Dáil debates

Tuesday, 24 April 2007

4:00 pm

Photo of Éamon Ó CuívÉamon Ó Cuív (Galway West, Fianna Fail)

We will not do that. The reason for setting up the expert group was to get the answers we needed to our questions within four months. I announced at the ploughing championships last September that I would not go to the Law Reform Commission. I stated that when we examined its proposal we thought we could short-circuit it and have a report by the end of April. Even if the Law Reform Commission had taken on the job, there is no possibility of its report being ready by the end of April. We have instead focused on the key issues and we are obtaining the expert legal advice. The Office of the Attorney General is involved in this expert group. The nature of legal advice is that until any such advice is tested in a court of law, one does not know whether it stands up.

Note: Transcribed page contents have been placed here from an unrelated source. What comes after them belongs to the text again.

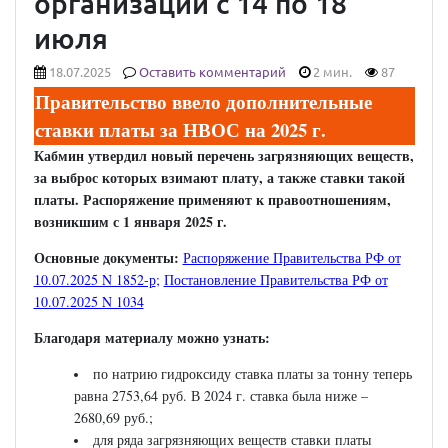
организации с 14 по 18
июля
18.07.2025
Оставить комментарий
2 мин.
87
Правительство ввело дополнительные
ставки платы за НВОС на 2025 г.
Кабмин утвердил новый перечень загрязняющих веществ,
за выброс которых взимают плату, а также ставки такой
платы. Распоряжение применяют к правоотношениям,
возникшим с 1 января 2025 г.
Основные документы:
Распоряжение Правительства РФ от
10.07.2025 N 1852-р
;
Постановление Правительства РФ от
10.07.2025 N 1034
Благодаря материалу можно узнать:
по натрию гидроксиду ставка платы за тонну теперь
равна 2753,64 руб. В 2024 г. ставка была ниже –
2680,69 руб.;
для ряда загрязняющих веществ ставки платы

I recently had a meeting with Comhairle na Tuaithe and we discussed the development of walkways and their maintenance, which is an important issue. All the parties engaged in a positive manner. I pay tribute to the members of Comhairle na Tuaithe who have moved this forward so far, considering where we all started from. These proposals were recently circulated for observation to the members of Comhairle na Tuaithe. People often confuse the issue of the walkways with the top of the mountain issue, but they are two separate issues that have become entangled. I have circulated my proposals on the walkways issue and I will await the response with interest. Before I circulated them I explained the general thrust of them to Comhairle na Tuaithe and I allowed it a few days to reply as to whether it considered them worth circulating. I hope this will progress the issue.

On the final issue, it is amazing that one can repeat something hundreds of times, and every time I repeated this statement I used the same formulation, that there will be no national State scheme of support for access. I deliberately used that formulation because it would be ridiculous if I, for example, prevented a local Leader company from purchasing or obtaining a lengthy lease on 100 metres of land relating to a monument or needed for access purposes. If I intervened in this way, people could say that I was using State money, directly or indirectly, having stated that no such money would be provided in respect of access. I am stating that there will be no scheme under which people will be paid a certain amount of money for access. I ruled out such a development from the beginning.

The Deputy also inquired about charging for entry. It is easy to state that one should never charge for access to land. However, one is charged for entry to Dublin Zoo, which is on land that is owned by somebody. One of the fundamental mistakes the Deputy could make would be to in some way infer that land that does not happen to be blessed by God with great fertility is any less owned by a farmer than that which is so blessed.